Le Secrétariat technique de l’OIAC attend également des informations et des documents supplémentaires de la part de la Syrie concernant les dommages causés lors de l’attaque du 8 juin 2021 contre un site militaire abritant une ancienne installation de fabrication d’armes chimiques déclarée.  « J’ai également été informée qu’il n’a pas encore reçu de réponse à la demande d’informations concernant le mouvement non autorisé des restes de deux cylindres détruits liés à l’incident qui s’est produit à Douma le 7 avril 2018 », a ajouté la Haute-Représentante, appelant la Syrie à répondre de toute urgence aux demandes de clarification du Secrétariat. 

Quant au déploiement de l’Équipe d’évaluation des déclarations, il a été retardé en raison du refus persistant de la Syrie de délivrer un visa d’entrée à un de ses experts.  Or, a-t-elle fait observer, le cadre juridique applicable n’autorise pas la Syrie à sélectionner les experts.  Parallèlement, le Secrétariat technique de l’OIAC a proposé une série limitée de consultations à Beyrouth, au Liban, qui permettraient d’évaluer l’état des questions en suspens, de discuter de la marche à suivre possible et de recevoir les documents demandés par le Secrétariat.  Elle a indiqué que la Syrie aurait accepté la série limitée de consultations, tout en demandant l’exclusion d’un expert de l’OIAC.  Tant que ces questions en suspens ne seront pas réglées, la communauté internationale ne pourra pas être pleinement convaincue que le programme d’armes chimiques de Damas a été éliminé, a-t-elle insisté. 

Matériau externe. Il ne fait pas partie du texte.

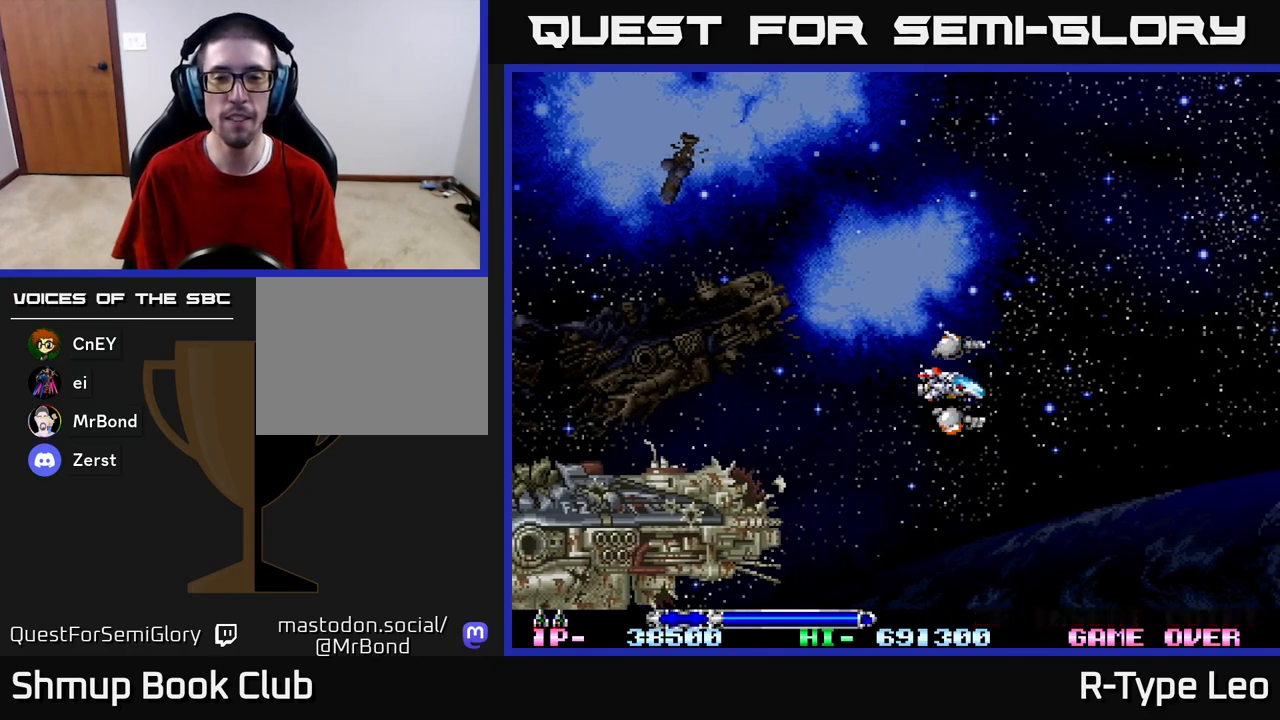
{"buttons": [], "left_stick": "center", "right_stick": "center", "events": []}
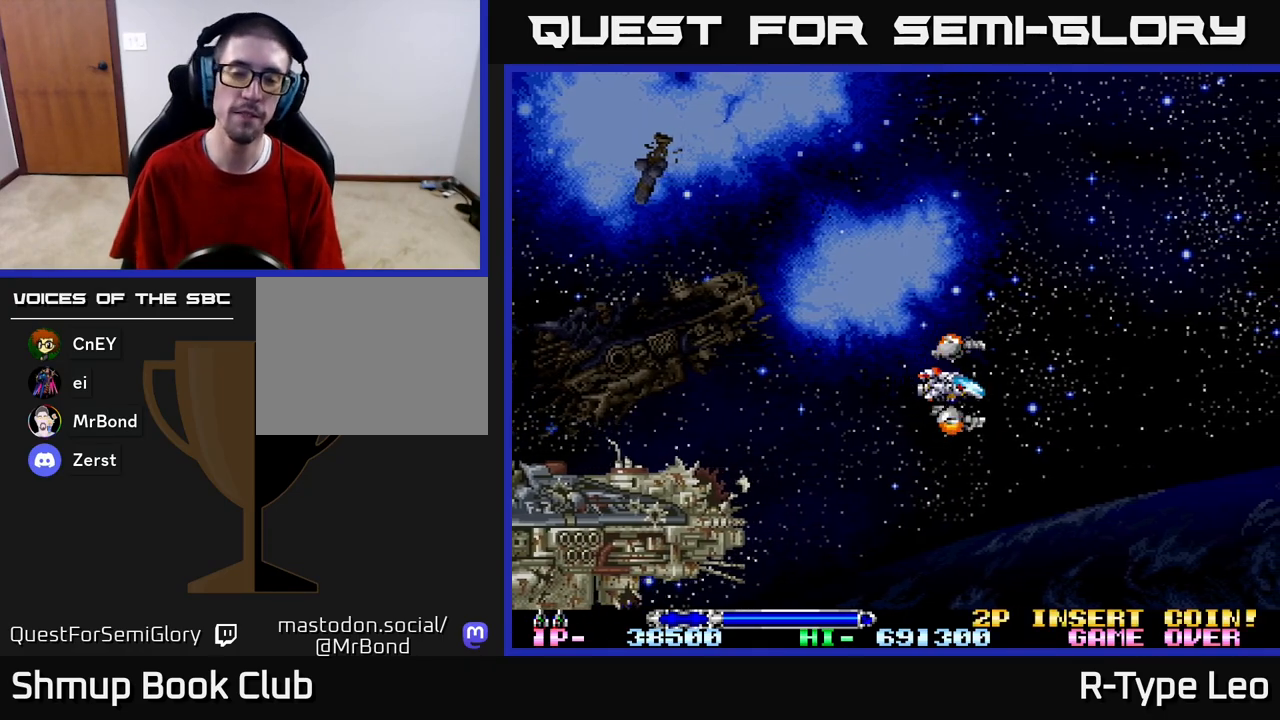
{"buttons": [], "left_stick": "center", "right_stick": "center", "events": []}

À cette fin, j’ai le regret d’informer le Conseil que la Syrie n’a pas encore fourni suffisamment d’informations ou d’explications techniques qui permettraient au Secrétariat technique de l’OIAC de clore la question liée à la détection d’un produit chimique du tableau 2 dans les installations du Centre d’études et de recherche scientifiques de Barzé en novembre 2018.  Elle a par ailleurs fait savoir que le Secrétariat technique de l’OIAC est dans l’attente d’une réponse de la Syrie concernant l’agenda de la réunion entre le Directeur général de l’OIAC et le Ministre des affaires étrangères et des expatriés de la Syrie.  Cette réunion proposée serait une occasion importante de renforcer le dialogue et la coopération entre les parties, a-t-elle estimé.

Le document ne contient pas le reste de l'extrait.